When the colorful, if somewhat fishy, music video for Faith No More’s "Epic" became a surprise MTV hit in early 1990, it had been sitting on store shelves as part of The Real Thing for some six months. Released on June 20, 1989, the album, in fact, originally seemed to be another setback in what had become nearly a decade of trying to break through.

Suddenly, Faith No More was an "overnight sensation." But then, these San Francisco-based rockers never did things the easy way. They had been gleefully baffling listeners for years with challenging, unpredictable sounds that combined alternative rock, funk rock, hard rock, art rock, you name it.

But 1985’s We Care a Lot and 1987’s only slightly more streamlined Introduce Yourself had featured the highly unconventional vocals of Chuck Mosley, who’d originally replaced a pre-fame Courtney Love.

The Real Thing kept dodging commercial conventions and breaking musical rules, but with one major difference in the recruitment of the new, and largely untested, lead singer Mike Patton. While he had his share of eccentricities and vocal eclecticism, Patton also brought a far more musical and regimented approach to a set of songs already written before his arrival.

The Real Thing would find Faith No More owning up to their Bay Area roots – and guitarist Jim Martin’s teenage friendship with deceased Metallica bassist Cliff Burton, in particular – by embracing thrash’s jagged riffing, if not its self-indulgent solos.

Watch Faith No More Perform 'Epic'

Backed by the pulverizing percussion laid down by drummer Mike ‘“Puffy” Bordin, versatile bass player Billy Gould’s elastic grooves and Roddy Bottum’s clean, uncomplicated synthesizer lines, the new music boasted a startling melodic contrast.

Those warring instrumental ingredients struck a shockingly successful musical truce on infectious numbers like the driving rocker "From out of Nowhere," the hypnotic "Falling to Pieces," the pure pop of "Underwater Love" and a should-a-been-monster-smash in "The Morning After." But they also allowed Faith No More's most contradictory influential extremes to coexist in stunning harmony, as with the death metal send-up "Surprise!

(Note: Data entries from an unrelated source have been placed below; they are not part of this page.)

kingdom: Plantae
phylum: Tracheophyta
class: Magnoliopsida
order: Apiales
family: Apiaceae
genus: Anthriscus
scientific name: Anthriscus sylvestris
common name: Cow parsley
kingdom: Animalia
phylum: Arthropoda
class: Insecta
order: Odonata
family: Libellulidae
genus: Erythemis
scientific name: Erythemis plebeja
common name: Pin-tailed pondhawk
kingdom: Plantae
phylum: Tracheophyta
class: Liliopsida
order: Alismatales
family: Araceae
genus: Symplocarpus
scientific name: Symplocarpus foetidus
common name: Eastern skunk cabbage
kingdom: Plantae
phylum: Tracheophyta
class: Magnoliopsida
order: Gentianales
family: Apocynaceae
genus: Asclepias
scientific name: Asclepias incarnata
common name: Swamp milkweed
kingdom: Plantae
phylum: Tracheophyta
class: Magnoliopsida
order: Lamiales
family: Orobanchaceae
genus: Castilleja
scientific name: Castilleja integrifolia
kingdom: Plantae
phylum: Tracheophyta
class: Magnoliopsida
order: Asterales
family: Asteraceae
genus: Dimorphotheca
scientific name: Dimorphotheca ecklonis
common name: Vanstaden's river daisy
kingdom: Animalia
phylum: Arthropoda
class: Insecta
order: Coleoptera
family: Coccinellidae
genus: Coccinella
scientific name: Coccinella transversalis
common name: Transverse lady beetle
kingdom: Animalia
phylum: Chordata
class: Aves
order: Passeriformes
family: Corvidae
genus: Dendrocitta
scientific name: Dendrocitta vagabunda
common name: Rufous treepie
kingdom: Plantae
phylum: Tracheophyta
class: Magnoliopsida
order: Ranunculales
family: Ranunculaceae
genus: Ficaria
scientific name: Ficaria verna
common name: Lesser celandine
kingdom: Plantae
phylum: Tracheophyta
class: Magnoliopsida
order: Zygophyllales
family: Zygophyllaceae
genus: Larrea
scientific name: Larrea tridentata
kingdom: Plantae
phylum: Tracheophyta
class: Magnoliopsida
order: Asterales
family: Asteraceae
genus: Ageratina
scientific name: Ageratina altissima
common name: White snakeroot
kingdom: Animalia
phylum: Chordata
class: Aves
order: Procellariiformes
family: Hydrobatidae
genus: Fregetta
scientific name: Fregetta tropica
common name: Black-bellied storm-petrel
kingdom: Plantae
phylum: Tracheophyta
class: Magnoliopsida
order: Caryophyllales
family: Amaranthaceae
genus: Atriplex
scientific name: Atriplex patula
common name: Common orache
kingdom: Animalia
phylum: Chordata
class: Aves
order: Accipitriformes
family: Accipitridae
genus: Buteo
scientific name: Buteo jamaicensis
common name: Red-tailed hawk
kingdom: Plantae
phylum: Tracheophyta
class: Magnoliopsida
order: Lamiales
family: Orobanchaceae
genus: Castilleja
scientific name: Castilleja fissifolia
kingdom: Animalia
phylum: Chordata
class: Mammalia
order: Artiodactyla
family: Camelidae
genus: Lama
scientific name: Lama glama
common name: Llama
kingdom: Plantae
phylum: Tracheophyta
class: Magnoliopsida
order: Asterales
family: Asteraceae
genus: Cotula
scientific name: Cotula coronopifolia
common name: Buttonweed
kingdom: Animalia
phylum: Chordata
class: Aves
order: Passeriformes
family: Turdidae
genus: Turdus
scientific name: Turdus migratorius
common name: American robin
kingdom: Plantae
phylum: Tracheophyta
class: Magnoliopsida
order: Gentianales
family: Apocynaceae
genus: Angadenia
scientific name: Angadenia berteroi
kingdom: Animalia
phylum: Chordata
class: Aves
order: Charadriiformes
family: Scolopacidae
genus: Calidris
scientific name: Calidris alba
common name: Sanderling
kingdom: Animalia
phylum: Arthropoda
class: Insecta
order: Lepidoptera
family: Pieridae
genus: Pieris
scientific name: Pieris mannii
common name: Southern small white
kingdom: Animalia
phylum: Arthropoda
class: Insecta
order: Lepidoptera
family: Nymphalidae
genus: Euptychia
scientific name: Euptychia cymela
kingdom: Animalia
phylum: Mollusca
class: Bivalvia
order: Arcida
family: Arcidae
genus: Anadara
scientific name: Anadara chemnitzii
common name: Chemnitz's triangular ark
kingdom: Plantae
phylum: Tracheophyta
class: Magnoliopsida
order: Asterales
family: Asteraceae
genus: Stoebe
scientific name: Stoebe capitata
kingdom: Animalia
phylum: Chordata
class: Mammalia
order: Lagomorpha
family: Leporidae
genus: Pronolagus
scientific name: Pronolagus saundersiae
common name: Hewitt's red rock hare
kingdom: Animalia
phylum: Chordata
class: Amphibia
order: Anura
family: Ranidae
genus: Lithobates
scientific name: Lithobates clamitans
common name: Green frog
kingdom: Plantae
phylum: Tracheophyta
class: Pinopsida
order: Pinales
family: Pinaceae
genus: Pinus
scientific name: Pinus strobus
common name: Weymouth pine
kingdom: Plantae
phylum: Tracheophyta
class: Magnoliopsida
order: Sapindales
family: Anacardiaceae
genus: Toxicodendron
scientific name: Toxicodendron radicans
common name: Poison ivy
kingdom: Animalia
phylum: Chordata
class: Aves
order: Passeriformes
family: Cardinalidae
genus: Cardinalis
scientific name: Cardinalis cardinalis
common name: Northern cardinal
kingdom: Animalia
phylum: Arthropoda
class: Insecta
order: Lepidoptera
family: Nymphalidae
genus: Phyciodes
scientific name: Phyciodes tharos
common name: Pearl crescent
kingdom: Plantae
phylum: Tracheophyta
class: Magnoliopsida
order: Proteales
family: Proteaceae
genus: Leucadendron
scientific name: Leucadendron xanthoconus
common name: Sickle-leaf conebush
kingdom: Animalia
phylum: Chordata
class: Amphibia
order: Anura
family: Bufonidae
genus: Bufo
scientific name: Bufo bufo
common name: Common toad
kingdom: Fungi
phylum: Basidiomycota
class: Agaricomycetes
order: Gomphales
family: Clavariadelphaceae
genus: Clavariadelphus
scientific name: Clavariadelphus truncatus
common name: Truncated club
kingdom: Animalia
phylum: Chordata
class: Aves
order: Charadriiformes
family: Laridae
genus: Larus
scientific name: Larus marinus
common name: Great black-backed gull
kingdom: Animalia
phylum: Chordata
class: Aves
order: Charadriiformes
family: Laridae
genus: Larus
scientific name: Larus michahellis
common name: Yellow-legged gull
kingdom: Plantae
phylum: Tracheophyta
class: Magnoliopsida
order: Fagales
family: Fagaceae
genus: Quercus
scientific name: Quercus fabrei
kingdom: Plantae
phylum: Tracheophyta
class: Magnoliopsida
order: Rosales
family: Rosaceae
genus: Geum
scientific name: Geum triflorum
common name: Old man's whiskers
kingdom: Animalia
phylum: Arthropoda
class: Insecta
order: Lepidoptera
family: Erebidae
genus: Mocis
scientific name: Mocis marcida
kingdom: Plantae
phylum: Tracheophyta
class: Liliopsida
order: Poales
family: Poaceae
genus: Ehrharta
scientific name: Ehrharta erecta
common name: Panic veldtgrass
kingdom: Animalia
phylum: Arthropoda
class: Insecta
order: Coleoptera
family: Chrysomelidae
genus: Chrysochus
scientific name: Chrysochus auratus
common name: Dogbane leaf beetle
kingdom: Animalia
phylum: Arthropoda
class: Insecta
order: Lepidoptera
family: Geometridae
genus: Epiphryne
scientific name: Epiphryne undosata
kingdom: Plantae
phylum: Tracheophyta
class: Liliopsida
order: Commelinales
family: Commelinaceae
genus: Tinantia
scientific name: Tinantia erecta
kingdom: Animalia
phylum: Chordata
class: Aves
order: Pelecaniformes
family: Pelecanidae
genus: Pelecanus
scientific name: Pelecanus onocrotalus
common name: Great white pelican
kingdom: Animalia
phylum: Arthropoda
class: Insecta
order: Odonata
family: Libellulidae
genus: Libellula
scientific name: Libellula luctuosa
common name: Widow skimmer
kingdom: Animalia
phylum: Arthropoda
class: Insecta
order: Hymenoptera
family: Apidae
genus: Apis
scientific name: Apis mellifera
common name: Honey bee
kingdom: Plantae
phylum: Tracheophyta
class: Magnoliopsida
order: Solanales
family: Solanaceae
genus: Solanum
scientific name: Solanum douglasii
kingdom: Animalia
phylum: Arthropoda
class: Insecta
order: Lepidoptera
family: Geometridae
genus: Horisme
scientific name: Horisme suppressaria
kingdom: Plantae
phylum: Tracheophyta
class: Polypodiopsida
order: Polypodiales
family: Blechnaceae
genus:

You’re Dead!" – which should have converted even the most humorless metal-heads.

Then there was the dynamically schizophrenic and lyrically disturbing "Zombie Eaters," the even more awe-inspiring, religious experience of a title track and the mind-blowing, Bach-meets-Satan-for-tea-at-Salvador-Dali’s-house instrumental known as "Woodpecker from Mars."

And that's, of course, to say nothing of "Epic" – the oh-so-different, yet perfectly well-rounded little oddity that rode up the charts with the help of a timely connection to the short-lived funk-metal craze. Faith No More was, however, bigger than any genre box. The Real Thing was something of a harbinger, along with Jane’s Addiction’s Nothing’s Shocking and other risk-taking hard rock albums of the time.

The alternative revolution lay just around the corner.